“Personne ne gagnerait à détériorer davantage la situation”
On sait que l’inflation est difficilement vécue par les ménages les plus fragiles. Ne faut-il pas en atténuer les effets en indexant justement les salaires sur l’inflation ?
Vous avez raison sur un point : il faut lutter à tout prix contre une inflation galopante, même si je vous rappelle que la France est moins touchée que ses voisins européens, grâce à un contrôle des prix et à une importante politique redistributive [aides et allocations]. Par ailleurs, indexer les salaires sur l’inflation, cela se pratique déjà pour le salaire minimum, ce qui a un impact, direct ou indirect, sur une forte proportion de la masse salariale de notre pays. Mais étendre cette indexation à tous les salaires aggraverait l’inflation.
Pourquoi ?
Parce que, pour une entreprise, augmenter les salaires signifie augmenter l’ensemble de ses coûts de production et alourdir ses charges. Certaines ont certes les moyens de le faire, mais pour d’autres, cela signifierait une baisse importante de leur marge. Et aurait nécessairement un impact sur les prix des produits… ce qui aggraverait, par ricochet, l’inflation. Pour les ménages les plus modestes, dans un premier temps, l’indexation serait donc un gain, mais les prix s’alignant vite, le retour de flamme risquerait d’être difficile. Je vous rappelle par ailleurs que si certaines grandes entreprises
françaises se sont beaucoup enrichies ces dernières années, la plupart pâtissent d’un contexte difficile, avec ce qu’on appelle un « coût d’offre », une forte augmentation des coûts due au renchérissement de l’énergie et des matières premières. Ce coût creuse leur endettement, ce qui, dans un contexte de remontée des taux d’intérêt, est mauvais. Elles connaissent aussi des difficultés à recruter, donc à améliorer leur productivité. Personne ne gagnerait à détériorer davantage cette situation.
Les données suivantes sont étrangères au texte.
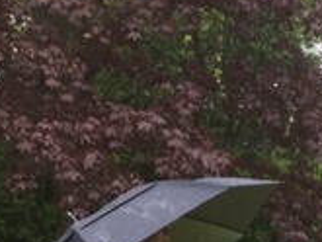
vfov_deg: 12.0
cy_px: 330
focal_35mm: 120
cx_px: 566
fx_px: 1117
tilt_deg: -6.7
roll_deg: -4.4
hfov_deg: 14.5
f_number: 2.4
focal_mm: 3.3
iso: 40
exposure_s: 1/100
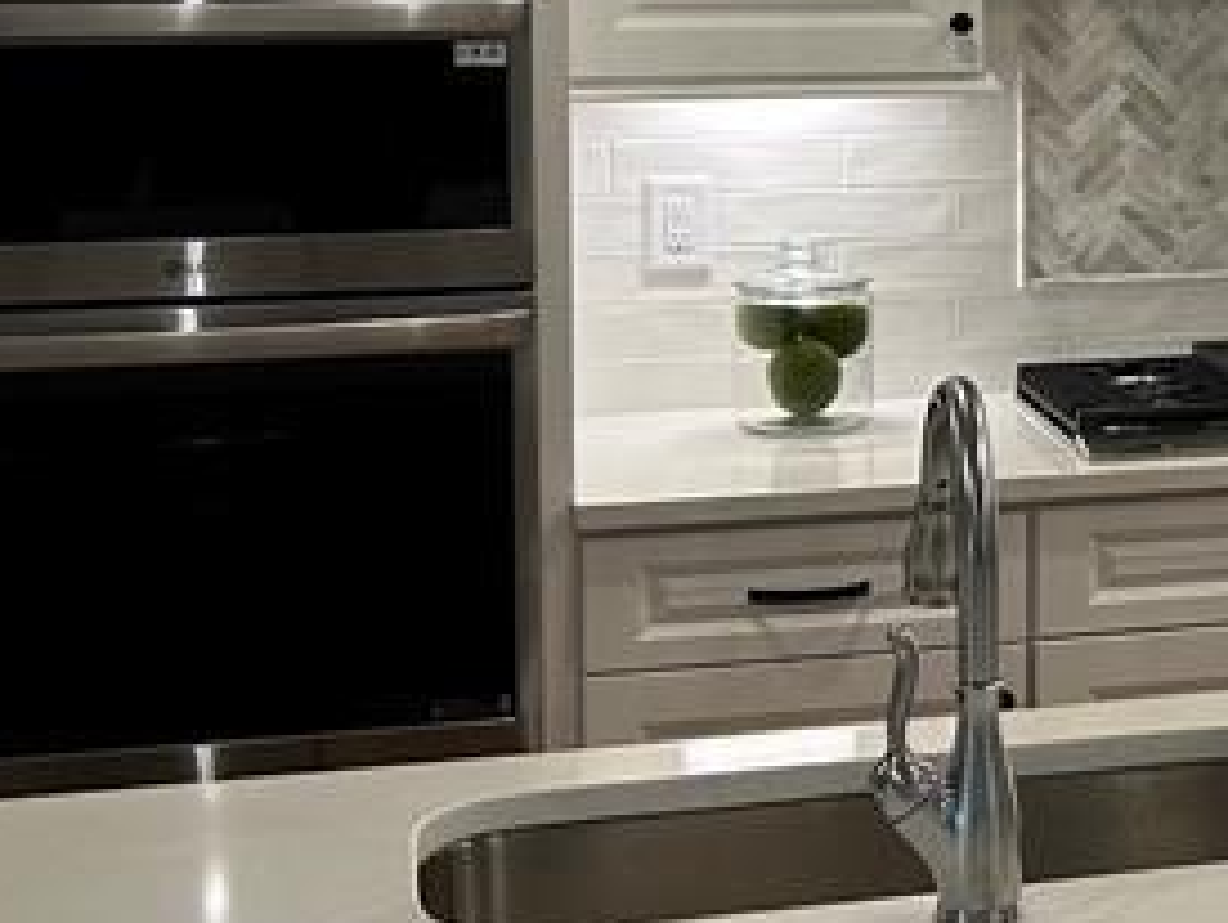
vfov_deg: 15.1
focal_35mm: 97
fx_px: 3444
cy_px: 85
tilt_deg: -4.5
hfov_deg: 18.8
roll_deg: +0.4
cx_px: 1591
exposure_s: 1/120
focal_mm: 5.7
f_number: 1.5
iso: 100
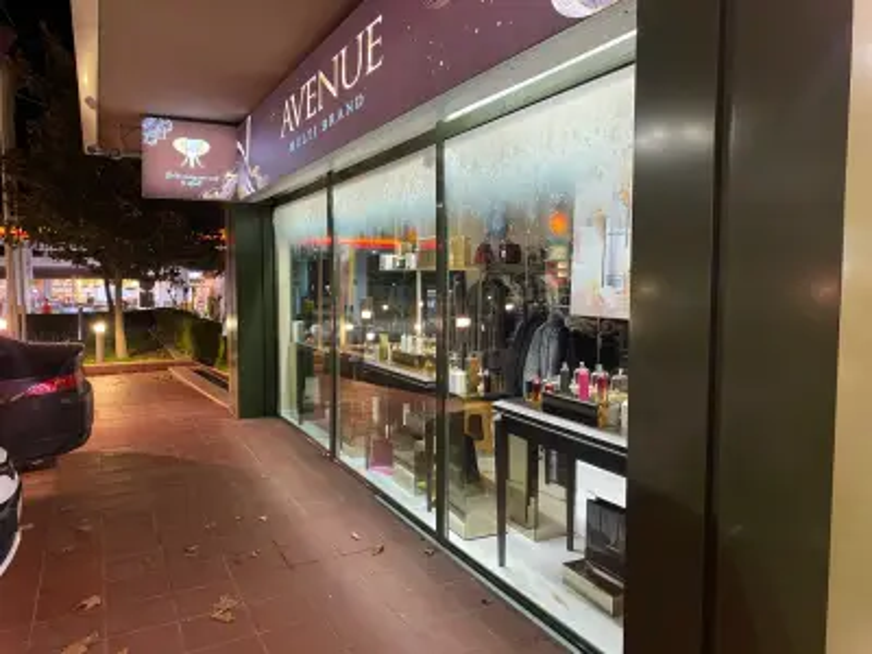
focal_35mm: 26
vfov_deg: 53.1
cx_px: 436
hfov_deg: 67.3
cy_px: 327
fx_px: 655
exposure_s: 1/33
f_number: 1.8
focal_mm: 4.25
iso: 400
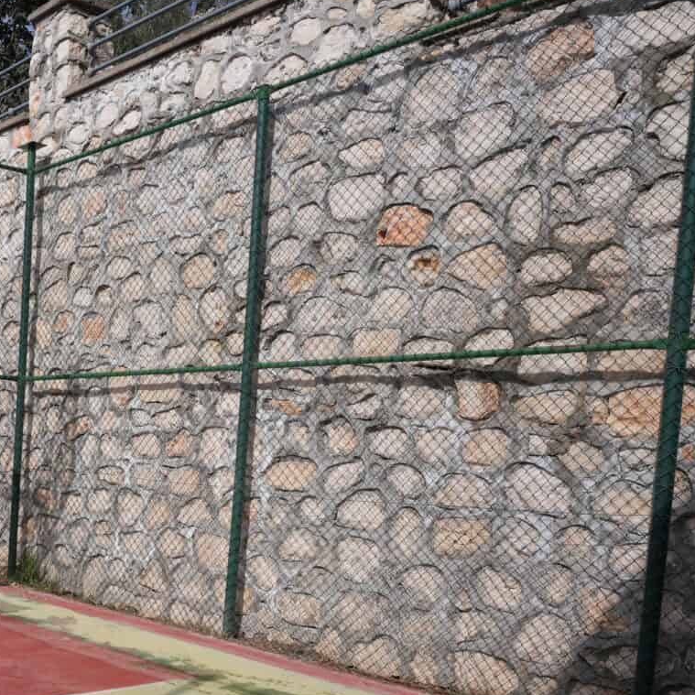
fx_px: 886
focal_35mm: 39
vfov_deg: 41.5
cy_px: 524
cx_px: -65
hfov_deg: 36.4
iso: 100
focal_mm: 17
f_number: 7.1
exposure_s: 1/500
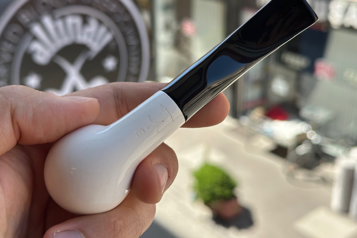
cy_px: 105
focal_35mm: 51
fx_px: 506
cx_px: 179
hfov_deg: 38.9
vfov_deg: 26.5
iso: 64
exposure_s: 1/1085
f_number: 1.78
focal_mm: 6.86
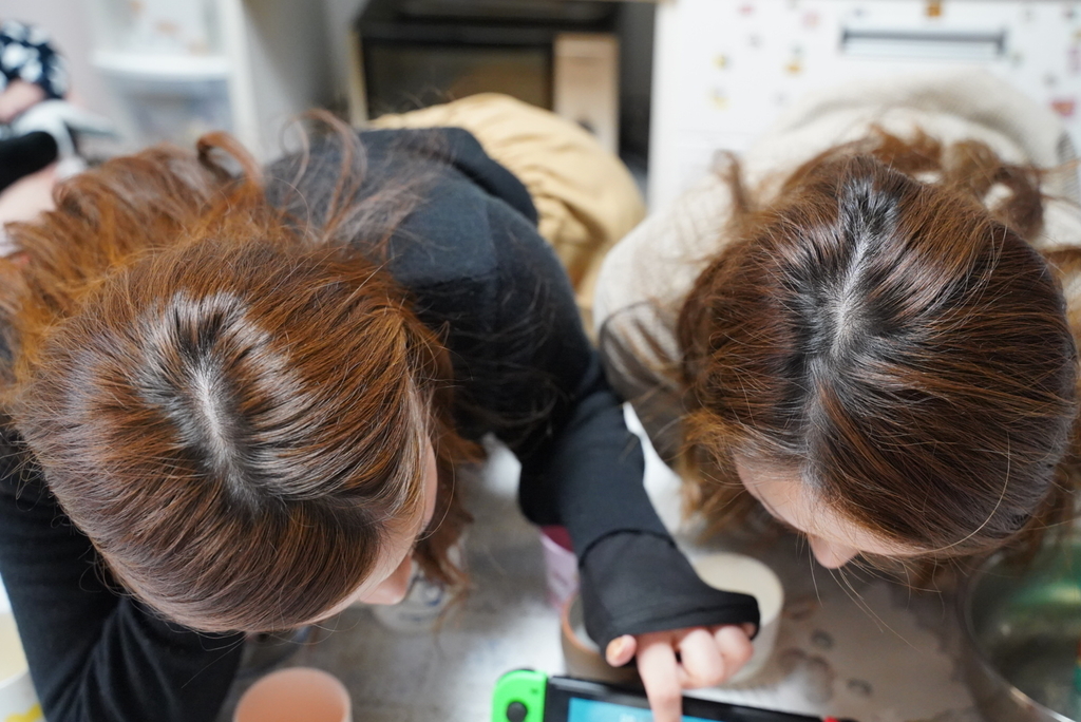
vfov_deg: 29.9
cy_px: 361
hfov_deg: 43.6
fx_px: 1352
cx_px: 540
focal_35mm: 45
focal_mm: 45
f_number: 4
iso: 6400
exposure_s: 1/160
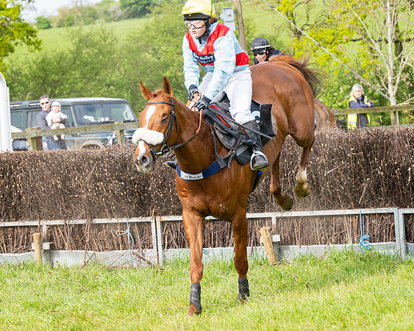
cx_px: 188
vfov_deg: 9.3
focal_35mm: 166
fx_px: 2029
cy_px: 166
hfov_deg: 11.7
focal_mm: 98
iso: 400
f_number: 4
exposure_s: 1/1600
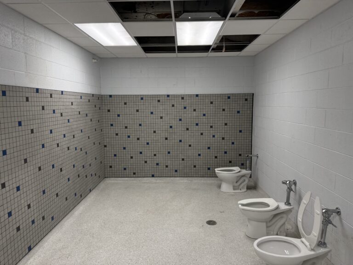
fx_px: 245
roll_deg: +0.3
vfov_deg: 56.8
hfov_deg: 71.6
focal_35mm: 24
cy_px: 132
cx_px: 176
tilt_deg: -4.8
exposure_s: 1/120
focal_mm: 6.76
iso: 160
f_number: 1.78
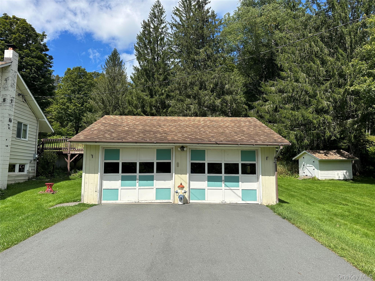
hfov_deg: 71.6
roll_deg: -0.7
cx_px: 188
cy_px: 140
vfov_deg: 56.8
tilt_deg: +7.4
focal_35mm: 24
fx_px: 260
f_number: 1.78
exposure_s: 1/4016
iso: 80
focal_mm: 6.86
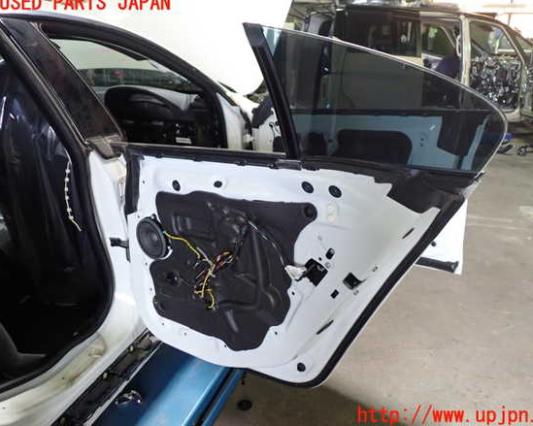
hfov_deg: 55.6
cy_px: 210
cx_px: 285
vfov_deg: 45.8
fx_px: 505
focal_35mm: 32
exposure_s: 1/30
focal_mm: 5.4
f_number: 2.3
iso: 200
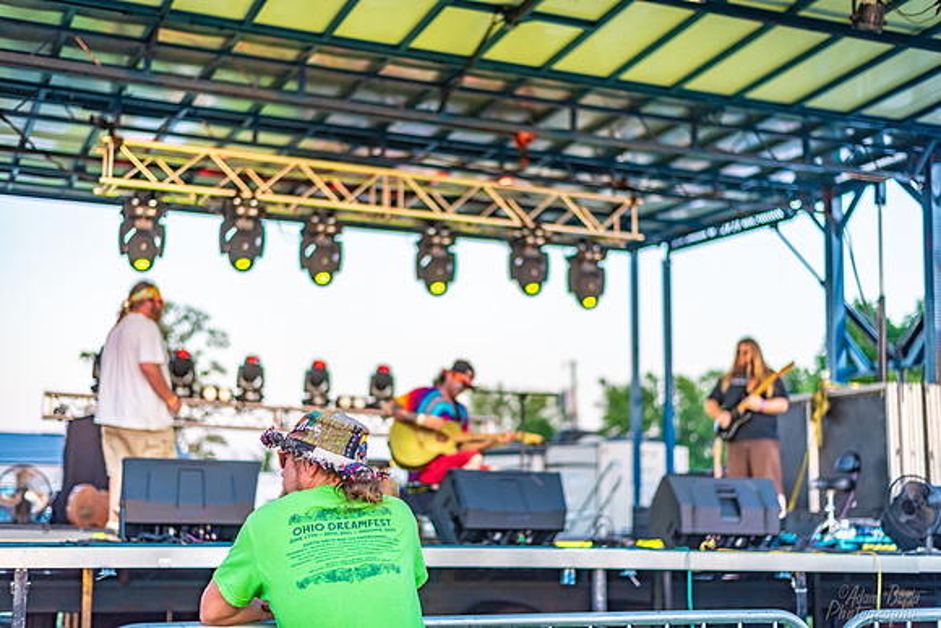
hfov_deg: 39.6
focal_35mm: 50
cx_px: 470
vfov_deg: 27.0
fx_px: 1307
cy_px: 314
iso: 500
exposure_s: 1/500
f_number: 1.8
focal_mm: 50
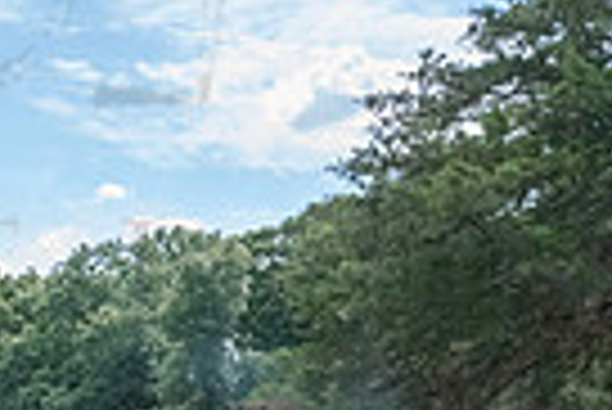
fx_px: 1072
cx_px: -13
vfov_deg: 20.1
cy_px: 511
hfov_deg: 29.5
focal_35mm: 63
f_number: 11
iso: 800
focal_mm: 14
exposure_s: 1/500
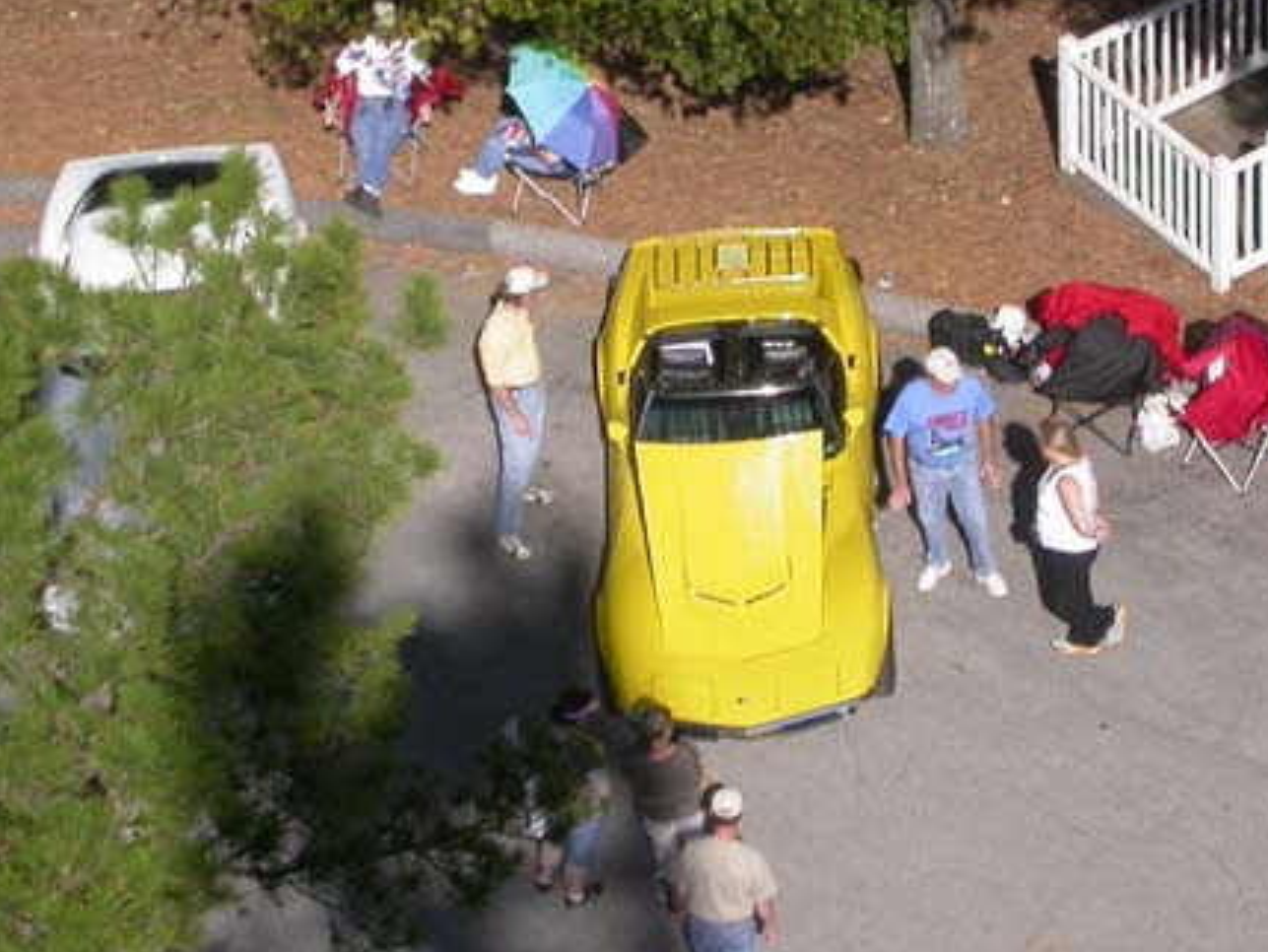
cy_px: 378
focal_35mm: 231
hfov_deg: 8.6
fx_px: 8464
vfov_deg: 6.4
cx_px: 742
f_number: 7.2
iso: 100
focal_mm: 25.7
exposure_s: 1/435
Que prônez-vous pour atténuer les effets de l’inflation ?
Le mécanisme le plus intéressant, à mon sens, est celui des aides ciblées versées par l’Etat, comme par exemple le chèque énergie. On peut bien sûr discuter de son montant, de sa durée et de la proportion des ménages qui en bénéficient, mais sur le principe, c’est une solution efficace. Quant au secteur privé, il faut encourager le versement de primes qui permettent de sauver le pouvoir d’achat des ménages le temps de la crise, sans alourdir les charges ni créer durablement d’emballement inflationniste. Je regrette que les syndicats français manquent de pragmatisme à ce sujet et ne réclament pas davantage de primes. Se focaliser sur l’augmentation du salaire nominal n’est pas, à moyen terme, le meilleur levier.